The half-day model is also problematic, in my opinion. Rather than staying at school for a full day, students need to return home to attend two shortened classes. Online classes are hard enough to get started and accomplish things in the time allotted, now 30-minute classes will be done in a snap. Because of the alternating schedule over two weeks, while students will be on campus for two days a week, they will only see all of their teachers once during that time.
While many are happy about a return to school, many are also questioning, "Why?", especially with only a few weeks left in the school year. Many teachers have requested to remain at home to teach remotely due to concerns with a safe return. Students are not able to get vaccines yet, so families are concern about potential exposure. However, after a few days of working from school without students, then seeing a handful of kids on campus for orientation, it was really nice to see the excitement in their (masked) faces.

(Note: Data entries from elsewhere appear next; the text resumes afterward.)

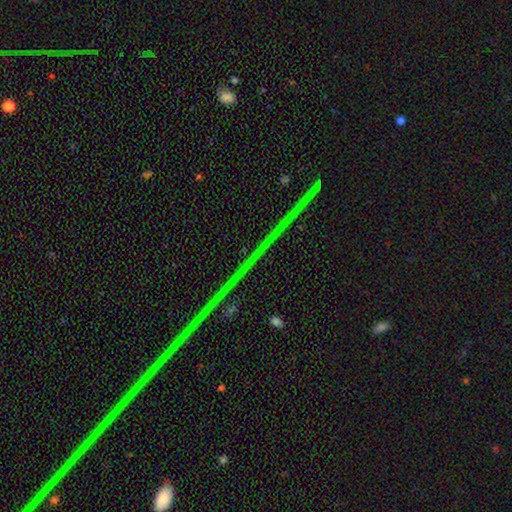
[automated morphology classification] Smooth or featured? star or artifact (85%)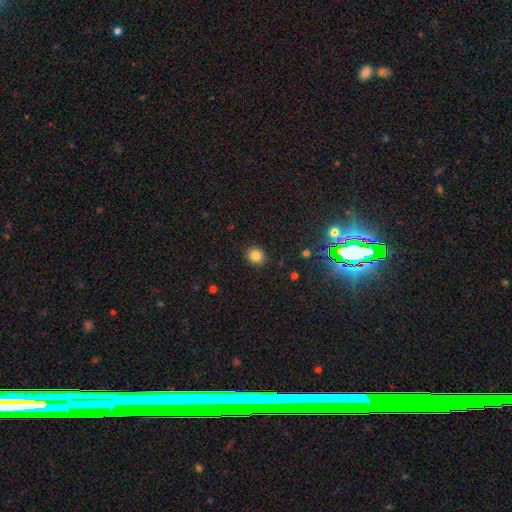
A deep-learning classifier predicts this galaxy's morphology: Smooth or featured? smooth (82%)
How rounded? round (79%)
Merging? none (90%)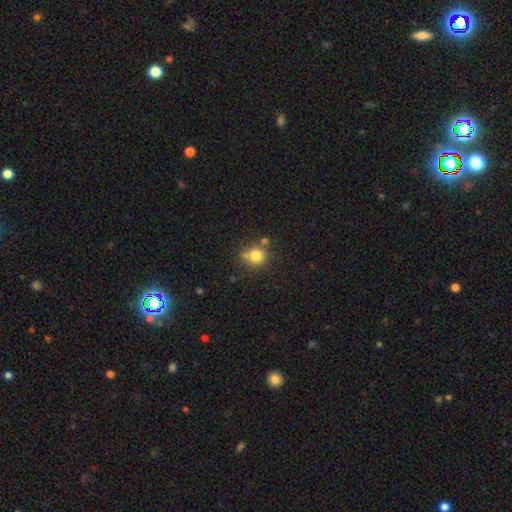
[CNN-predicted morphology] Overall: smooth (80%). How rounded: round (82%). Merging: none (67%).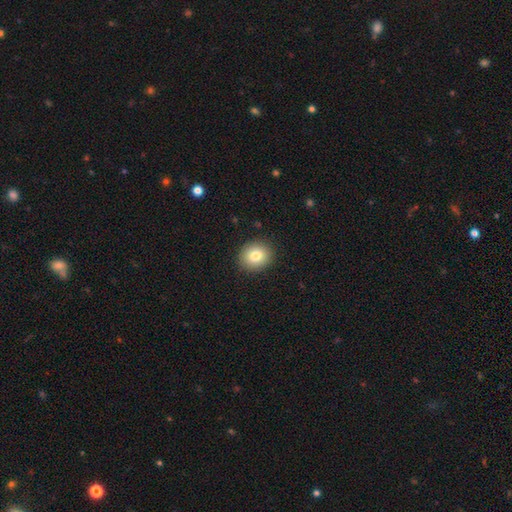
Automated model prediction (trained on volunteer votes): Smooth or featured? smooth (82%)
How rounded? round (73%)
Merging? none (90%)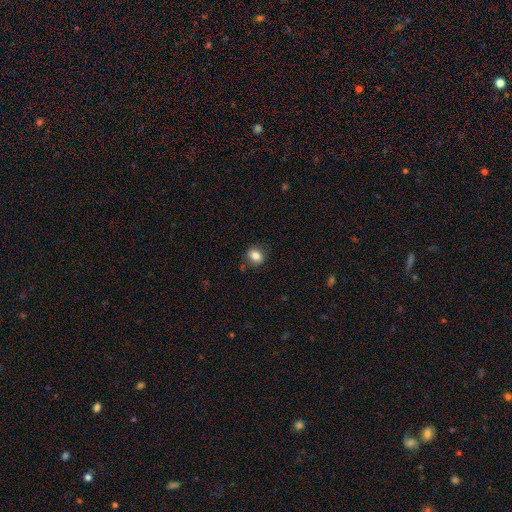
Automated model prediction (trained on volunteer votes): Q: Smooth or featured?
A: smooth (83%); runner-up: star or artifact (10%)
Q: How rounded?
A: round (54%); runner-up: in between (45%)
Q: Merging?
A: none (83%); runner-up: minor disturbance (12%)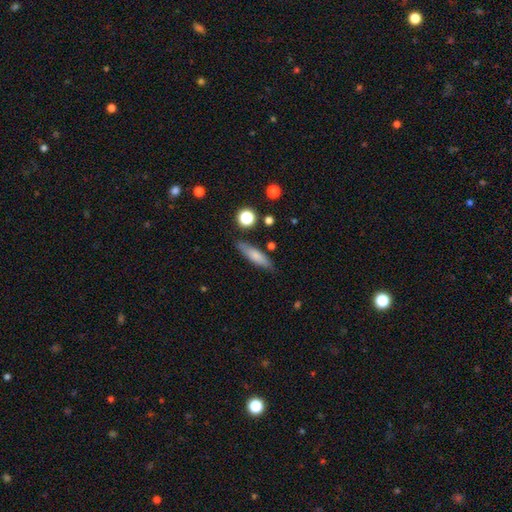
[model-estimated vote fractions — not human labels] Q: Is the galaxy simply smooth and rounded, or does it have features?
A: smooth — 73%.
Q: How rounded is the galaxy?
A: cigar-shaped — 66%.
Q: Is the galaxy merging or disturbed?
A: none — 81%.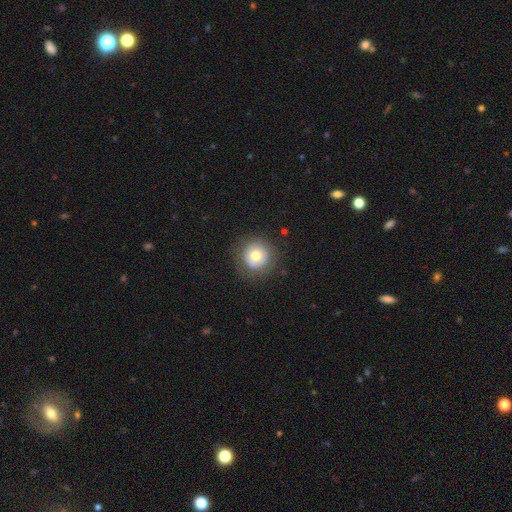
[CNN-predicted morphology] Smooth or featured: smooth — 64% (featured or disk — 26%)
How rounded: round — 94% (in between — 5%)
Merging: none — 79% (minor disturbance — 13%)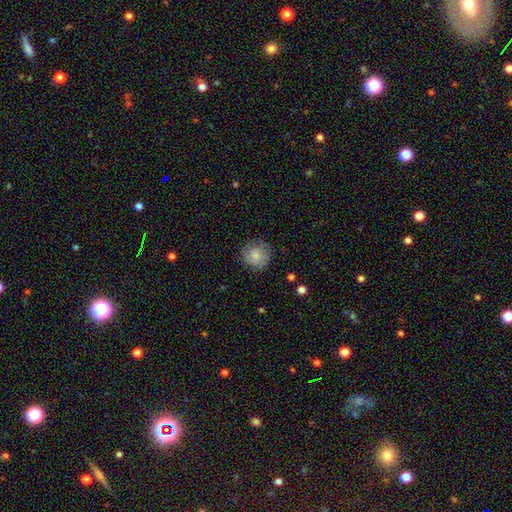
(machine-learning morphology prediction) This is likely a smooth galaxy (76%). How rounded: clearly round (91%). Merging: likely none (79%).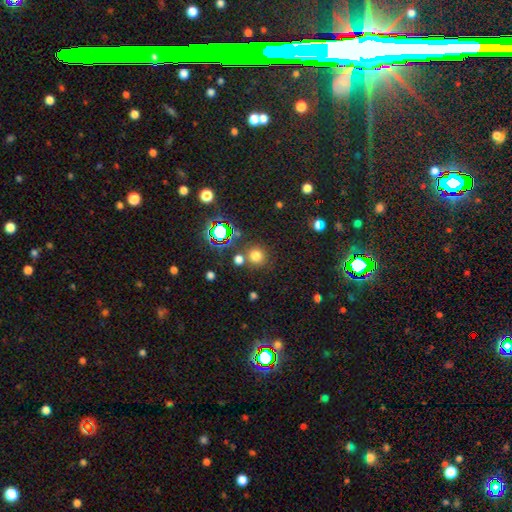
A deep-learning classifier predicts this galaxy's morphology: type=smooth (70%); roundness=round (91%); merging=none (76%).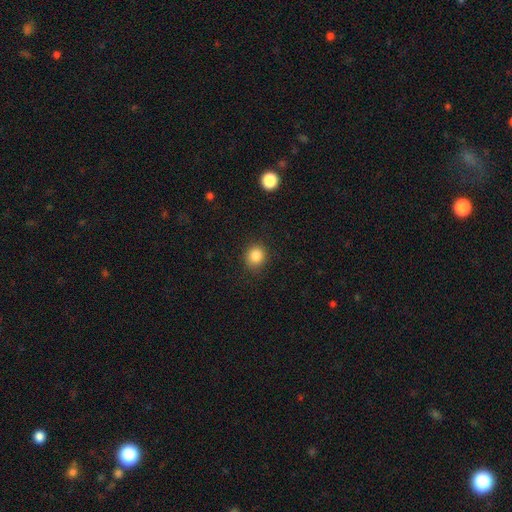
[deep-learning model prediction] A smooth galaxy with no disk features (84%) that is round (81%).

Vote fractions:
- Smooth or featured? smooth: 84% / star or artifact: 11% / featured or disk: 5%
- How rounded? round: 81% / in between: 18% / cigar-shaped: 1%
- Merging? none: 88% / minor disturbance: 8% / major disturbance: 3% / merger: 1%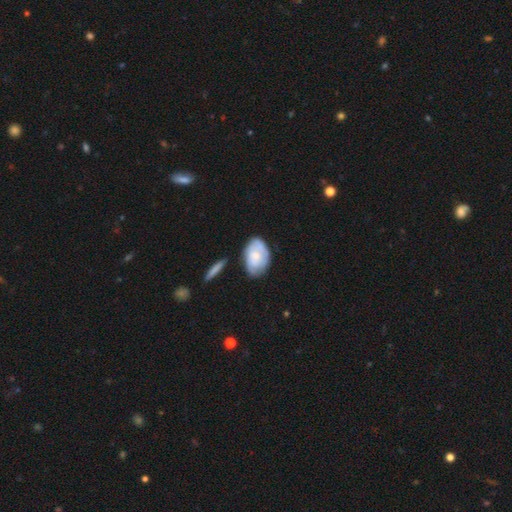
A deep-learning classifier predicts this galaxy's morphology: smooth_or_featured: smooth (p=0.57) [alt: featured or disk p=0.37]
how_rounded: in between (p=0.88) [alt: round p=0.11]
merging: none (p=0.61) [alt: minor disturbance p=0.26]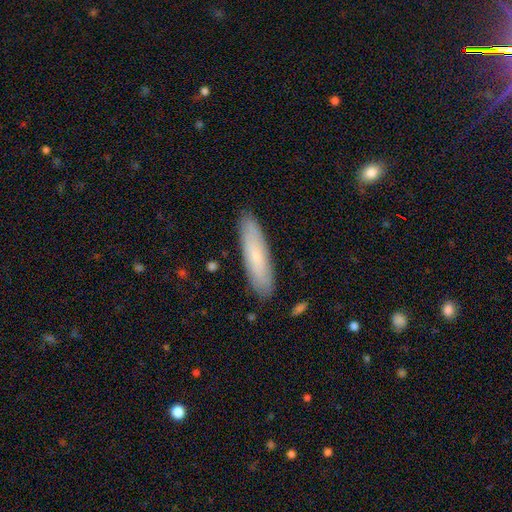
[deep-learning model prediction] Q: Smooth or featured?
A: smooth (68%); runner-up: featured or disk (26%)
Q: How rounded?
A: cigar-shaped (71%); runner-up: in between (27%)
Q: Merging?
A: none (87%); runner-up: minor disturbance (10%)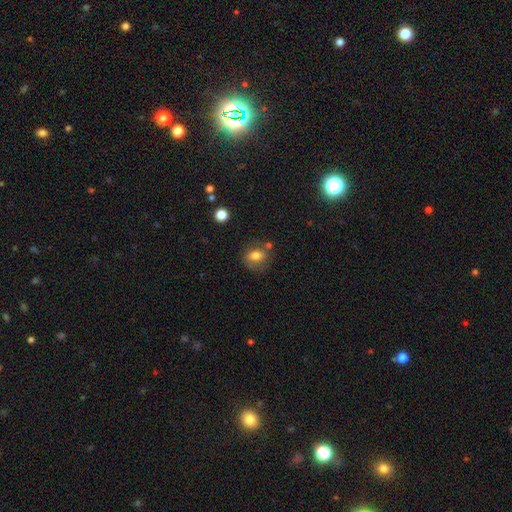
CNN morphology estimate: This is likely a smooth galaxy (72%). How rounded: possibly in between (55%). Merging: likely none (61%).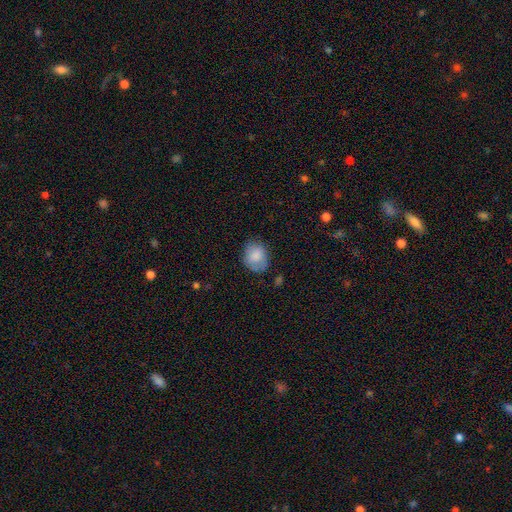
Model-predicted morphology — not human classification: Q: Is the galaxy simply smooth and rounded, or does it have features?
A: smooth — 81%.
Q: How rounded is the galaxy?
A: round — 50%.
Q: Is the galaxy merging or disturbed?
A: none — 66%.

In the end, while I think the system has its problems, I am excited to be back on a school campus with other educators and students. While it is a far cry from what we used to know, this is a good first step toward getting closer to that sense of normalcy that we have all craved for over a year. And as cases have steadily decreased in Nevada (the test positivity rate in the state has fallen from a high of nearly 24% in December to under the World Health Organization's recommended rate of 5% as of this writing), I have even more hope that schools will be fully open again come August.